One was the dairy farm equivalent of a “nuclear winter” scenario: we sell everything, land, cows, farm machinery, everything, and figure on bankruptcy.
But as we talked, other possibilities emerged as well. We could sell just the cows, and get out of the dairy business entirely, then we could rent the dairy barn and milking operation to someone else who had cows. So that was option two. Seemed unlikely, but not impossible.
Or we could turn the 450 acres back into a crop farm and lease it back to the Mennonite family from whom we’d bought it. No cows on the land at all. It was not clear how that would work economically, but it was credible. It became option three.
Option number four was to link up the farm with a nearby university environmental education program and have the farm function as an environmental learning lab. That fit our values as educators and environmentalists.
Option five came out of my leadership work: we could use the house and land as a retreat center for executives wanting to learn leadership in a natural setting, and to learn the leadership lessons that we can take from nature.
And option six, seemingly way out, but appealing to my animal-loving step-son, was to turn it into an animal rescue site. Well, there it was. Six possible paths.
“So what happened?” people asked me eagerly.
“In an odd way, almost every scenario came into play over the twenty years that followed that conversation.” I said.
“We did sell the cows and managed to lease the dairy operation to another family that owned cows but had just lost their lease.“ That took some pressure off us.
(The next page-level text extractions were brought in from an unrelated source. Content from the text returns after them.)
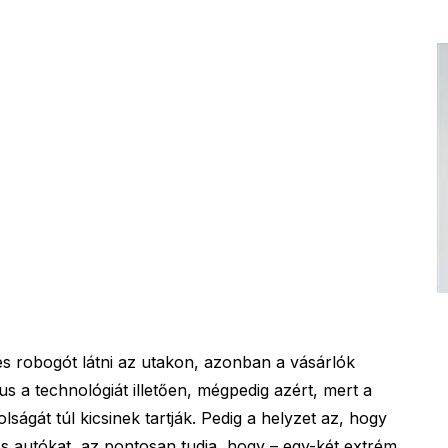
s robogót látni az utakon, azonban a vásárlók
s a technológiát illetően, mégpedig azért, mert a
ságát túl kicsinek tartják. Pedig a helyzet az, hogy
s autókat, az pontosan tudja, hogy – egy-két extrém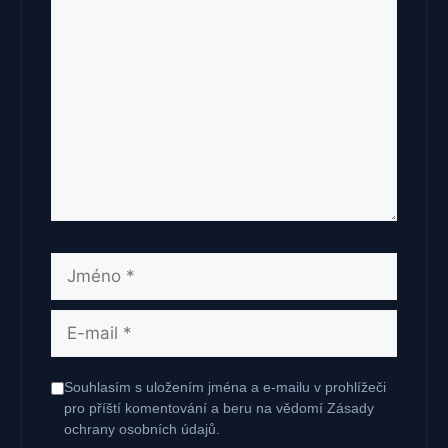
Komentář
Jméno
E-
mail
Souhlasím s uložením jména a e-mailu v prohlížeči
pro příští komentování a beru na vědomí Zásady
ochrany osobních údajů.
After that it be came clear that we had other options than to be dairy farmers ourselves.
Then one day a rat chewed through a wire in the dairy barn, and the place caught fire. The barn burned to the ground. Thank Heavens the people’s cows were all out in the pastures! A knee-jerk reaction might have been to rebuild immediately, but because we had so many possible scenarios conscious in our minds, we took a breath and decided not to rebuild, using the insurance settlement to pay off our debt. That, too, gave us some breathing room.
Then, no longer needing the land to support a sizable dairy herd, we invited the Mennonite family who had had been the prior owners of most of the acreage, to lease it back as a crop farm. They were happy to do that, and to this day they maintain the crop farming operation. And without dairy partners who needed housing, we could rent out the houses. That provided some new income.
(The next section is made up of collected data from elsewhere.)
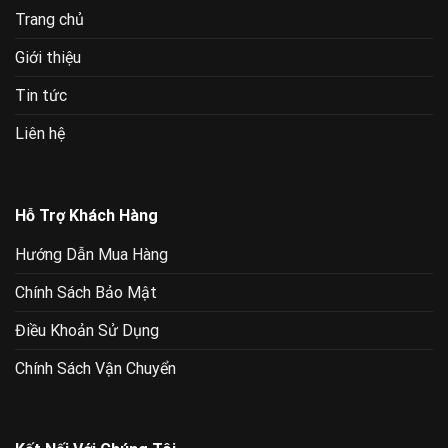
Trang chủ
Giới thiệu
Tin tức
Liên hệ
Hỗ Trợ Khách Hàng
Hướng Dẫn Mua Hàng
Chính Sách Bảo Mật
Điều Khoản Sử Dụng
Chính Sách Vận Chuyển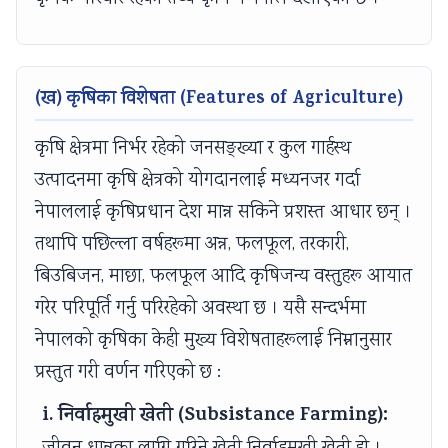
v
t
u
c
r
i
e
i
i
i
r
G
d
e
n
(ख) कृषिका विशेषता (Features of Agriculture)
o
u
e
t
g
n
i
(
y
C
कृषि क्षेत्रमा निर्भर रहेको जनसङ्ख्या र कुल गार्हस्थ
m
d
N
C
o
उत्पादनमा कृषि क्षेत्रको योगदानलाई मध्यनजर गर्दा
e
e
E
o
m
नेपाललाई कृषिप्रधान देश मान्न सकिने प्रशस्त आधार छन् ।
n
(
B
m
p
तथापि पछिल्ला वर्षहरूमा अन्न, फलफूल, तरकारी,
t
N
N
p
l
बिउबिजन, माछा, फलफूल आदि कृषिजन्य वस्तुहरू आयात
a
E
e
l
e
गरेर परिपूर्ति गर्नु परिरहेको अवस्था छ । यसै सन्दर्भमा
n
B
w
e
t
नेपालको कृषिका केही मुख्य विशेषताहरूलाई निम्नानुसार
d
N
S
t
e
S
e
y
e
G
प्रस्तुत गरी वर्णन गरिएको छ :
o
w
l
G
u
i. निर्वाहमुखी खेती (Subsistance Farming):
c
S
l
u
i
I experimented with retreats and leadership programs at the farm, but soon learned that catering for large groups, out of a one hundred year old barn was far from my true calling. Those who came thoroughly enjoyed the experience, particularly one of the sessions led by Native American educator Paula Underwood, who had first taught me The Rule of Six. Paula and I organized a program on what Native Americans could teach corporate America about leading change. I can still see the group of us in the old barn, sitting in a big circle on hay bales, while Paula sketched The Rule of Six on the newsprint tacked to the grain bin and the children played up in the hay mows.
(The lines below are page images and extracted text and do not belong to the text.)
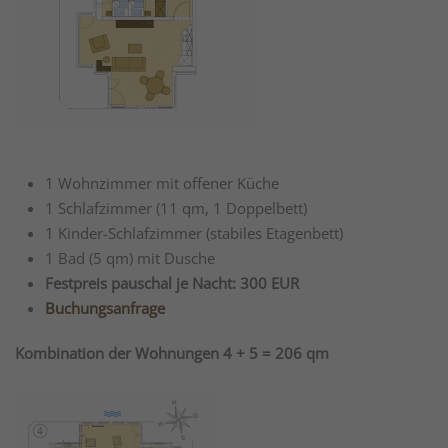
1 Wohnzimmer mit offener Küche
1 Schlafzimmer (11 qm, 1 Doppelbett)
1 Kinder-Schlafzimmer (stabiles Etagenbett)
1 Bad (5 qm) mit Dusche
Festpreis pauschal je Nacht: 300 EUR
Buchungsanfrage
Kombination der Wohnungen 4 + 5 = 206 qm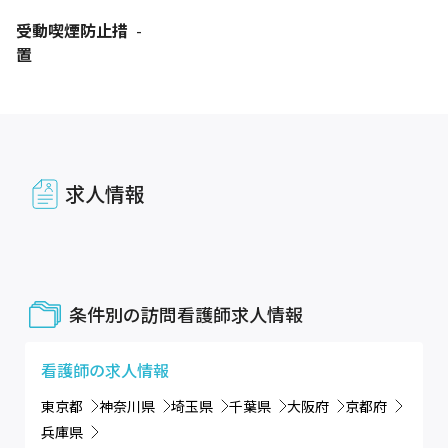
受動喫煙防止措
-
置
求人情報
条件別の訪問看護師求人情報
看護師
の求人情報
東京都
神奈川県
埼玉県
千葉県
大阪府
京都府
兵庫県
The possibility of an environmental center linked to the area university didn’t seem to reap any short-term benefits, although it still could result in a partnership.
My animal-loving stepson has since turned one of the barns into a pig rescue center. It began years back when flooding in the mid-west sent pigs onto the levees, where people were shooting them. He rescued a mother pig, who is now, I understand, enormous and is living a luxurious (in pig terms) life with her offspring in western Maryland.
Like the complicated dairy story, most complex organizational challenges can be approached more wisely with the discipline of The Rule of Six. The practice of slowing down and stepping back, allows for visualizing more possibilities. Rather than settling on one of them as the absolute truth, the process of holding and exploring a variety of possibilities helps us see openings and emerging opportunities that otherwise might be invisible or that we would ignore.